In The New Bill James Historical Baseball Abstract, James writes: “The only park I know of built specifically for the Negro Leaguers was White Sox Park in Los Angeles, built by Joe Pirrone, who was the man behind the California Winter Leagues” (p. 178). In fact, there were at least three important parks built for Negro League clubs, the other two being: Stars Park in St. Louis (at 34th and Laclede), with its famous 250-foot left field fence, which first saw action in 1922; and Greenlee Field in Pittsburgh, home of the Pittsburgh Crawfords in the 1930s.
I think I’ve found a fourth. From William G. Nunn’s “Diamond Dope” column, Pittsburgh Courier (June 27, 1925):
THE PASSING OF CENTRAL PARK
Central Park, the only race-owned, controlled and managed colored baseball park in the city [Pittsburgh], has passed into the Great Beyond. Upon the spot where the most famous colored players of modern days once planted their spikes arises a summer dancing pavilion. The pavilion will be completed by the end of this month, and where the shouts of the diamond enthusiast once held sway the shrill chatter of the modern jazz-crazed youth will be heard.
And with the passing of the grand old park memories of those halcyon days of 1920-21-22 rise to haunt us like ghosts of the night.
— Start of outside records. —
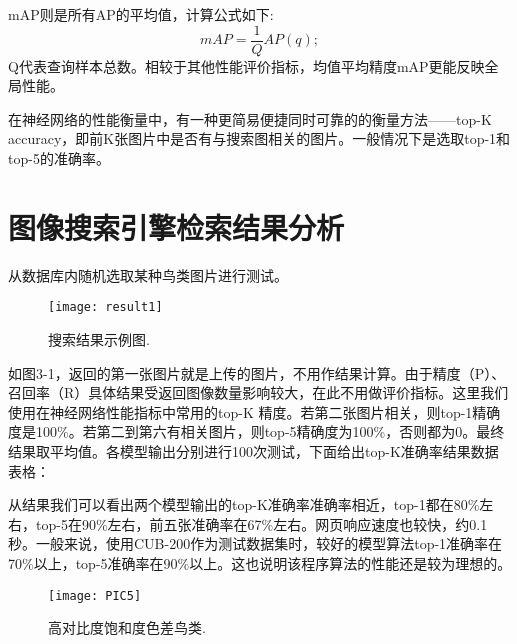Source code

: \documentclass[bachelor_p]{hdu-thesis}
\begin{document}
mAP则是所有AP的平均值，计算公式如下:
\begin{equation}
  mAP = \frac{1}{Q}AP(q);
\end{equation}
Q代表查询样本总数。相较于其他性能评价指标，均值平均精度mAP更能反映全局性能。

在神经网络的性能衡量中，有一种更简易便捷同时可靠的的衡量方法——top-K accuracy，即前K张图片中是否有与搜索图相关的图片。一般情况下是选取top-1和top-5的准确率。

\section{图像搜索引擎检索结果分析}

从数据库内随机选取某种鸟类图片进行测试。
\begin{figure}[!htb]
  \centering
  \texttt{[image: result1]}
  \caption{搜索结果示例图.}
  \label{fig_result1}
\end{figure}

如图3-1，返回的第一张图片就是上传的图片，不用作结果计算。由于精度（P）、召回率（R）具体结果受返回图像数量影响较大，在此不用做评价指标。这里我们使用在神经网络性能指标中常用的top-K 精度。若第二张图片相关，则top-1精确度是100$\%$。若第二到第六有相关图片，则top-5精确度为100$\%$，否则都为0。最终结果取平均值。各模型输出分别进行100次测试，下面给出top-K准确率结果数据表格：

\begin{table}[h]
  \caption{检索结果表格}
\centering
{}
\label{gra_process}
\end{table}

从结果我们可以看出两个模型输出的top-K准确率准确率相近，top-1都在80$\%$左右，top-5在90$\%$左右，前五张准确率在67$\%$左右。网页响应速度也较快，约0.1秒。一般来说，使用CUB-200作为测试数据集时，较好的模型算法top-1准确率在70$\%$以上，top-5准确率在90$\%$以上。这也说明该程序算法的性能还是较为理想的。

\begin{figure}[!htb]
  \centering
  \texttt{[image: PIC5]}
  \caption{高对比度饱和度色差鸟类.}
  \label{fig_PIC5}
\end{figure}
\end{document}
Finished late in the summer of 1920 by A.D. Williams, the park launched out upon a glorious future. Sell Hall brought his American Giants into the park, and there, under the name of the Green Stockings, they finished the season, playing to big crowds and doing much to show the potential possibilities.
The next year Williams was given a franchise in the N. N. League [the Pittsburgh Keystones]. Dismukes was brought here to manage the club. The park was enlarged, grandstands erected, and things looked prosperous. Dismukes used the nucleus of local players to make his club, augmenting them with various out-of-town stars from time to time. Included in the list of those who played with him were Harold Martin, Gooden, Allen, Buddy Clay, Jap Washington, Oscar Owens, Texas Burnett, Fred Downer, Willis Moody, Salmon, Brown, Gray, Gerard Williams and many others. The club made a glorious record, and local fans were given a chance to see big leaguers in action here.
In the middle of 1922, following a game with the Homestead Grays, which ended in a riot, Dismukes severed relations with Williams. From that time on the park went down. Dicta Johnson was brought here, but he failed to make a go of it. Sell Hall, Williams and Downer tried to make the park go. But lack of management and capital proved their undoing.
Central Park is no more, but it will always hold fond memories for thousands.
Central Park was located at “Wylie Avenue and Chauncey Street,” according to the Pittsburgh Post (Aug. 21, 1921). Nunn mentions the Pittsburgh Keystones of the 1922 Negro National League; the club was actually founded in 1921, which would seem to indicate that A.D. Williams built Central Park with the Keystones in mind. The 1921 Keystones, though independent, played a number of games against Negro National League teams (going 5-8-1), as well as a bitterly contested series against the Homestead Grays (which was only sporadically reported in the Post).
RESEARCH NOTE: The standard microfilm edition of the Pittsburgh Courier starts in 1923 (though the paper was founded in 1910), and one important Pittsburgh daily newspaper, the Press, has apparently not been microfilmed from 1900 to 1925. This makes the Post the only easily available newspaper for Pittsburgh in 1920-22. I’d love to know if the pre-1923 Courier has been archived anywhere, or if a bound run of the Press exists.